§ Problem details: Each line of the data holding "down" should be found and copied.
[Start of section]
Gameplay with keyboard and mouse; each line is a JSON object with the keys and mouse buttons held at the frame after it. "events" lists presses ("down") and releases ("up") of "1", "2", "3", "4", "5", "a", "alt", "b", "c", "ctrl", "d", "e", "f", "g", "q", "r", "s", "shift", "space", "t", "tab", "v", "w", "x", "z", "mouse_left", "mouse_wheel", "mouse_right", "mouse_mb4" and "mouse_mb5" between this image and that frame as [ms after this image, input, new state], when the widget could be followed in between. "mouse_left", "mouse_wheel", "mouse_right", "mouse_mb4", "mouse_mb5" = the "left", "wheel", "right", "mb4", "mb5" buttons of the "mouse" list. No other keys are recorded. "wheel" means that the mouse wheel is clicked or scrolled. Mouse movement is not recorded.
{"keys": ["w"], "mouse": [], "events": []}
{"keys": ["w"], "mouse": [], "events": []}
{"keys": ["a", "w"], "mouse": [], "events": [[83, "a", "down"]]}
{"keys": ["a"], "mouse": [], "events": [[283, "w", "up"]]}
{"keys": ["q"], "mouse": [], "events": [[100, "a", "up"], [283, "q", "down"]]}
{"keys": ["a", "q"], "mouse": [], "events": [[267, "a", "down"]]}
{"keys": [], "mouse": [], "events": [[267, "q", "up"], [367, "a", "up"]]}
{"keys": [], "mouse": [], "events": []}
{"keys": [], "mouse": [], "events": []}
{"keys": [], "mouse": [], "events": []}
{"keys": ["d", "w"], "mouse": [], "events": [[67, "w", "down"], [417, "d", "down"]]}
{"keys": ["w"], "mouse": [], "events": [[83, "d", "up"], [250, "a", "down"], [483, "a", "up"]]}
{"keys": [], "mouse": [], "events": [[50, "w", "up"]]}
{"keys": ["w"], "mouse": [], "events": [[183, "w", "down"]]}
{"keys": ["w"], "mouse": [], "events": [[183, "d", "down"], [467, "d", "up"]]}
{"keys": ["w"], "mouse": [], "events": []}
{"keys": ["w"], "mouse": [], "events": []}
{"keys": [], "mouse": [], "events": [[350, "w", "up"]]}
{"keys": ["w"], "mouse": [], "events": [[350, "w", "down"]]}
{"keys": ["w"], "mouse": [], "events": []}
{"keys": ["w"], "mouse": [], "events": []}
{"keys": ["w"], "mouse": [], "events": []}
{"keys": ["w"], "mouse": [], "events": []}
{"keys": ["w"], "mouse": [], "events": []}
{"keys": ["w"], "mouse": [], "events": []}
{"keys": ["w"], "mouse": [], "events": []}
[End of section]
§ Worked solution:
Gameplay with keyboard and mouse; each line is a JSON object with the keys and mouse buttons held at the frame after it. "events" lists presses ("down") and releases ("up") of "1", "2", "3", "4", "5", "a", "alt", "b", "c", "ctrl", "d", "e", "f", "g", "q", "r", "s", "shift", "space", "t", "tab", "v", "w", "x", "z", "mouse_left", "mouse_wheel", "mouse_right", "mouse_mb4" and "mouse_mb5" between this image and that frame as [ms after this image, input, new state], when the widget could be followed in between. "mouse_left", "mouse_wheel", "mouse_right", "mouse_mb4", "mouse_mb5" = the "left", "wheel", "right", "mb4", "mb5" buttons of the "mouse" list. No other keys are recorded. "wheel" means that the mouse wheel is clicked or scrolled. Mouse movement is not recorded.
{"keys": ["a", "w"], "mouse": [], "events": [[83, "a", "down"]]}
{"keys": ["q"], "mouse": [], "events": [[100, "a", "up"], [283, "q", "down"]]}
{"keys": ["a", "q"], "mouse": [], "events": [[267, "a", "down"]]}
{"keys": ["d", "w"], "mouse": [], "events": [[67, "w", "down"], [417, "d", "down"]]}
{"keys": ["w"], "mouse": [], "events": [[83, "d", "up"], [250, "a", "down"], [483, "a", "up"]]}
{"keys": ["w"], "mouse": [], "events": [[183, "w", "down"]]}
{"keys": ["w"], "mouse": [], "events": [[183, "d", "down"], [467, "d", "up"]]}
{"keys": ["w"], "mouse": [], "events": [[350, "w", "down"]]}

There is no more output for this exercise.